We are seeking a highly skilled Spark Engineer to design, build, and optimize large-scale data processing systems using Apache Spark. The ideal candidate will have deep expertise in distributed data processing, ETL pipelines, and performance tuning for high-volume data environments. You will collaborate with data scientists, analysts, and engineers to ensure scalable, reliable, and efficient data solutions.
Key Responsibilities:
- Design, develop, and maintain big data solutions using Apache Spark (Batch and Streaming).
- Build data pipelines for processing structured, semi-structured, and unstructured data from multiple sources.
- Optimize Spark jobs for performance and scalability across large datasets.
- Integrate Spark with various data storage systems (HDFS, S3, Hive, Cassandra, etc.).
- Collaborate with data scientists and analysts to deliver robust data solutions for analytics and machine learning.
- Implement data quality checks, monitoring, and alerting for Spark-based workflows.
- Ensure security and compliance of data processing systems.
- Troubleshoot and resolve data pipeline and Spark job issues in production environments.
Required Skills & Qualifications
- Bachelor's degree in Computer Science, Engineering, or related field (Master's preferred).
- 3+ years of hands-on experience with Apache Spark (Core, SQL, Streaming).
- Strong programming skills in Scala, Java, or Python (PySpark).
- Solid understanding of distributed computing concepts and big data ecosystems (Hadoop, YARN, HDFS).

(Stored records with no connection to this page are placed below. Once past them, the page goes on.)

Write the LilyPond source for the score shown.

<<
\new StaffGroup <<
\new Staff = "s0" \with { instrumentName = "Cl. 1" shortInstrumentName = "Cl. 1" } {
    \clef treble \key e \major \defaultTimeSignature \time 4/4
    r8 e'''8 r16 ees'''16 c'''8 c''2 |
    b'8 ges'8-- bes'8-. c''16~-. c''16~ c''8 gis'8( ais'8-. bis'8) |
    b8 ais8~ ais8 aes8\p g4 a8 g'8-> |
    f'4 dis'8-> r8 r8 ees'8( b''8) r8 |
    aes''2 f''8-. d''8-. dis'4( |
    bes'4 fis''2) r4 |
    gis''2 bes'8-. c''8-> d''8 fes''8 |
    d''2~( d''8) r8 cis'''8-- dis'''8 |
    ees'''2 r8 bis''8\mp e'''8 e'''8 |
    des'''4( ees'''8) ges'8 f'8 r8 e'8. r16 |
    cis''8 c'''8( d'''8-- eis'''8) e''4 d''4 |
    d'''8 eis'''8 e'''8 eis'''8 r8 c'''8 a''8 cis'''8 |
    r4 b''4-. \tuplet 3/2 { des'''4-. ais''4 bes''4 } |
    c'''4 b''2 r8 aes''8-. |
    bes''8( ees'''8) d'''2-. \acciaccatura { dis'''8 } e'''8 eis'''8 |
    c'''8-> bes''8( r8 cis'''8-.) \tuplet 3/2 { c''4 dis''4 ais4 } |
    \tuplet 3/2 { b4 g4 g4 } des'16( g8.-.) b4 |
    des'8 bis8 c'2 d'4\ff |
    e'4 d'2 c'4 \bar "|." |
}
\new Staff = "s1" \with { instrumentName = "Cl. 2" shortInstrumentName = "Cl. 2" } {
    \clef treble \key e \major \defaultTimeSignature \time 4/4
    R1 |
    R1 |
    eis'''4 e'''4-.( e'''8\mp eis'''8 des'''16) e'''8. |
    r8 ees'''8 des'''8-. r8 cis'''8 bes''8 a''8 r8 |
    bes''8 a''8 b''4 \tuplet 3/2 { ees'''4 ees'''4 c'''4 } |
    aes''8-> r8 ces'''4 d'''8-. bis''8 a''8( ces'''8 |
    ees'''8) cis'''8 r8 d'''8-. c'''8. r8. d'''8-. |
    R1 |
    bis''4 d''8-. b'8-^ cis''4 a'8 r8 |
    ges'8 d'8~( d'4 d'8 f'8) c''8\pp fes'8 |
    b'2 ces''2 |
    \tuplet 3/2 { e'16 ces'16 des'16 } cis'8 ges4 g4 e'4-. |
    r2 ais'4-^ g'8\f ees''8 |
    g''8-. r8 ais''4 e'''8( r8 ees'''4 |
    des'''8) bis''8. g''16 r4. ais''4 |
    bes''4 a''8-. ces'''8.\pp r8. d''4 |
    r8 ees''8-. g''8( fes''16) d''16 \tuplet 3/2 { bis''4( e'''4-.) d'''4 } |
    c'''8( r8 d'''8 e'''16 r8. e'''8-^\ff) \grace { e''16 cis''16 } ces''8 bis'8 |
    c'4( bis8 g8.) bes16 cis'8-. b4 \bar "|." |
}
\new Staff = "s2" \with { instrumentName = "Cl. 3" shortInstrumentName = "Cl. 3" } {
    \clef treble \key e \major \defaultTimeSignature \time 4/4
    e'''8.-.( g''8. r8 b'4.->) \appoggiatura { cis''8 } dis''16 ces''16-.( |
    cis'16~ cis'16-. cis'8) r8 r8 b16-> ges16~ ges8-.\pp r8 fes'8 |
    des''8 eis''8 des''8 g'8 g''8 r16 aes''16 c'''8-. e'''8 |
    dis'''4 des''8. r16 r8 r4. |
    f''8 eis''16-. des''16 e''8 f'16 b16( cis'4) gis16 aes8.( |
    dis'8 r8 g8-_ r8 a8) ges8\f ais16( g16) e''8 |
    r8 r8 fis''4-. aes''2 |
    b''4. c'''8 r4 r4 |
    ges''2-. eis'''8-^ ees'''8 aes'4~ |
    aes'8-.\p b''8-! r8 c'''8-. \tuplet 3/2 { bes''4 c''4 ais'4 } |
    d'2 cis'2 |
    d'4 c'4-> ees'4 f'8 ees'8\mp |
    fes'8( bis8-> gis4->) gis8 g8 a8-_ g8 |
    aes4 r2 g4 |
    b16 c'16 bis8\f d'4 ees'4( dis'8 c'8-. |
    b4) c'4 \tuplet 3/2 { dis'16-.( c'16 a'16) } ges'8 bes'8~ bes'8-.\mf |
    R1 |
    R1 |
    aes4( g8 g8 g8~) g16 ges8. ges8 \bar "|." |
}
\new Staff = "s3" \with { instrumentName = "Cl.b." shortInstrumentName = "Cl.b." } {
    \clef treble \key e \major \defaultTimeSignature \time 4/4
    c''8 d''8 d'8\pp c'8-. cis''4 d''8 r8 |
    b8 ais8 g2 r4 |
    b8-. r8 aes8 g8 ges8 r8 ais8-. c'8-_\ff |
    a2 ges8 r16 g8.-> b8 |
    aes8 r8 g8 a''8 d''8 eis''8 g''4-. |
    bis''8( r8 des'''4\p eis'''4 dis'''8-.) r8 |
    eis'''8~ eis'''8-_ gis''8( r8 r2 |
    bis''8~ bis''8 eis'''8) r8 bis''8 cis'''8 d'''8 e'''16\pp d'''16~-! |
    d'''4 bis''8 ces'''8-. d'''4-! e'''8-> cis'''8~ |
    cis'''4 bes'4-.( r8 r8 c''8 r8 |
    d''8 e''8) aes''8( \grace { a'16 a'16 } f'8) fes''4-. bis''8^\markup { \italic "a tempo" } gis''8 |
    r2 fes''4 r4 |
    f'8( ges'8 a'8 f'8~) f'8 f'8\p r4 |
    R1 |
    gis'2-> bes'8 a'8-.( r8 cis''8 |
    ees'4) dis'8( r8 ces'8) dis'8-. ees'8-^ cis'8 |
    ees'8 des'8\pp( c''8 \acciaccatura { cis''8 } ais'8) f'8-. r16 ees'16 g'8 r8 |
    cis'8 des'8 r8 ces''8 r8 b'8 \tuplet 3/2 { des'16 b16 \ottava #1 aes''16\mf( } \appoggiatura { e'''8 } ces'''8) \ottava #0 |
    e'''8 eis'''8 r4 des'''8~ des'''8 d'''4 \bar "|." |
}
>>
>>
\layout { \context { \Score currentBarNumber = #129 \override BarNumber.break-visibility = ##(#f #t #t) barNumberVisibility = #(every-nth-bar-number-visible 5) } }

- Experience with data serialization formats (Parquet, ORC, Avro).
- Familiarity with data lake and cloud environments (AWS EMR, Databricks, GCP DataProc, or Azure Synapse).
- Knowledge of SQL and experience with data warehouses (Snowflake, Redshift, BigQuery is a plus).
- Strong background in performance tuning and Spark job optimization.
- Experience with CI/CD pipelines and version control (Git).
- Familiarity with containerization (Docker, Kubernetes) is an advantage.
This is a 12-month contract appointment, with the potential for extension or conversion to a permanent position subject to performance and business needs.